- [EXERCISE]
Give the number of lines in the entries below that hold "kita", with no accompanying words.

- [THE RECORDS]
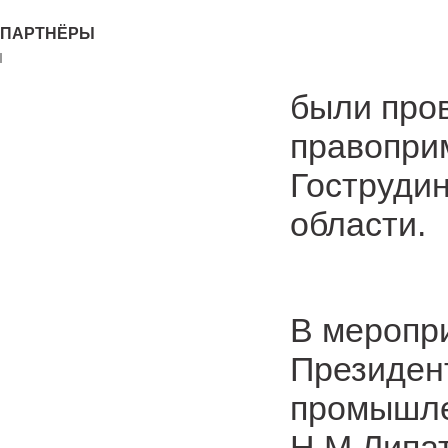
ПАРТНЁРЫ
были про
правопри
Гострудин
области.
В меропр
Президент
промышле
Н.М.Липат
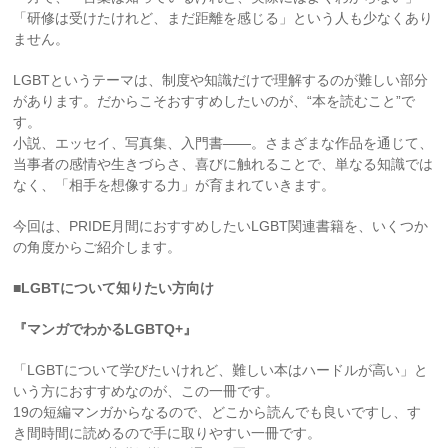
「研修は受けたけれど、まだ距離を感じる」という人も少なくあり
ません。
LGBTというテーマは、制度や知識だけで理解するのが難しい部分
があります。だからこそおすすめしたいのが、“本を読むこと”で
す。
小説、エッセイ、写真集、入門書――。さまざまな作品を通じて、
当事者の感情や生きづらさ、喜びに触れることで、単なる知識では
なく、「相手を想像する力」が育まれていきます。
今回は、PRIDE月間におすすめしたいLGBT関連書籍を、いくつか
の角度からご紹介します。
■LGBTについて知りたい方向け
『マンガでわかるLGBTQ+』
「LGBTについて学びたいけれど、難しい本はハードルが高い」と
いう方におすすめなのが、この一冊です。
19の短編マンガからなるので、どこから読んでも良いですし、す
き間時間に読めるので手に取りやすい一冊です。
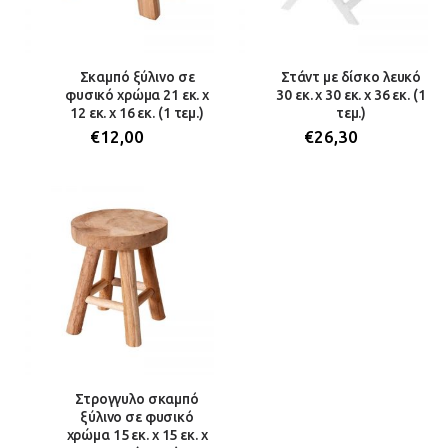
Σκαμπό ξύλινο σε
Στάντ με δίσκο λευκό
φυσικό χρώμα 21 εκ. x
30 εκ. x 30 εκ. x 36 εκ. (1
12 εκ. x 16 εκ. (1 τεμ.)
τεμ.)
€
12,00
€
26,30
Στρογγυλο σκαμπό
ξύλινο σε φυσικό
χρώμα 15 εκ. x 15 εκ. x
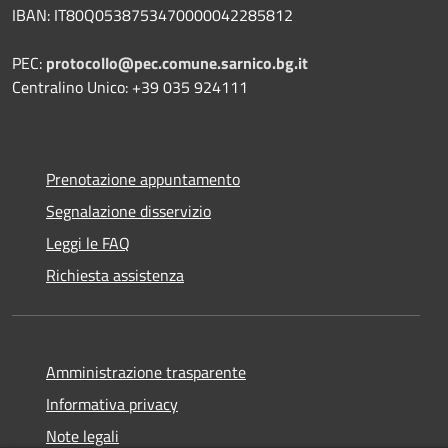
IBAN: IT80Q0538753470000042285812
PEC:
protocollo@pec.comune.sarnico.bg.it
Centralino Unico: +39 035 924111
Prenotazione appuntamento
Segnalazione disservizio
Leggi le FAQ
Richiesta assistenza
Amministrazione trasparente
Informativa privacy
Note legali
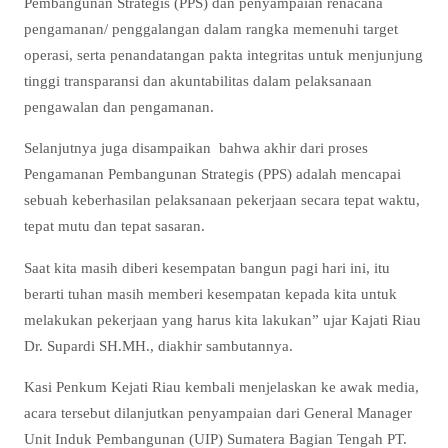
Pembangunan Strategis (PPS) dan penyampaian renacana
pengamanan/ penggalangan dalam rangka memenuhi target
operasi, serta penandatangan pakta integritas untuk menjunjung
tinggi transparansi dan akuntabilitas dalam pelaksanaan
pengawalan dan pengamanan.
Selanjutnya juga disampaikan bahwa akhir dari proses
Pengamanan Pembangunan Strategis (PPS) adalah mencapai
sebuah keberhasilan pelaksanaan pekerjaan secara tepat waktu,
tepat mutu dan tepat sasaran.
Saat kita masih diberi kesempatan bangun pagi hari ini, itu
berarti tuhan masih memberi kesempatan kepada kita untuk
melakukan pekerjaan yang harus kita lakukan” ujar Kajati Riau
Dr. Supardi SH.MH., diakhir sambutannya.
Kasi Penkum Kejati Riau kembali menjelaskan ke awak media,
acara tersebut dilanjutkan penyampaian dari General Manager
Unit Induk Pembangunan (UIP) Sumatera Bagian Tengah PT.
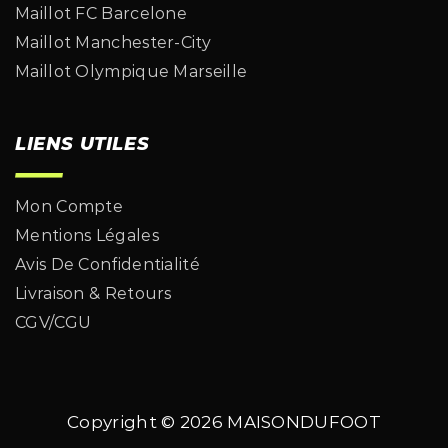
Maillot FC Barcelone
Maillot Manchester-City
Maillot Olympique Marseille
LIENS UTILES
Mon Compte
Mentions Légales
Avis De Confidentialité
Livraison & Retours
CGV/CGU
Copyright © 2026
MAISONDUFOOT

* * *

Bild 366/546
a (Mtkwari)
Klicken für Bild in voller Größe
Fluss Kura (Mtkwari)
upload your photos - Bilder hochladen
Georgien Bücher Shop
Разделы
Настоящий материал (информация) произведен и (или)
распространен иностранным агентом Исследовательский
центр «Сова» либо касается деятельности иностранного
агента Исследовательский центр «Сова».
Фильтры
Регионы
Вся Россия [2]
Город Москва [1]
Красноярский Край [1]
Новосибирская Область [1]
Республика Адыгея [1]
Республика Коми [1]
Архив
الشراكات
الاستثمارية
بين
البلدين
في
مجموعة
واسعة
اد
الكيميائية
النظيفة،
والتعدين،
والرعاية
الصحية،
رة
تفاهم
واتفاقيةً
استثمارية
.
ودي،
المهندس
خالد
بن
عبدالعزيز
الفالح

- [OUTPUT FOR THIS TASK]
3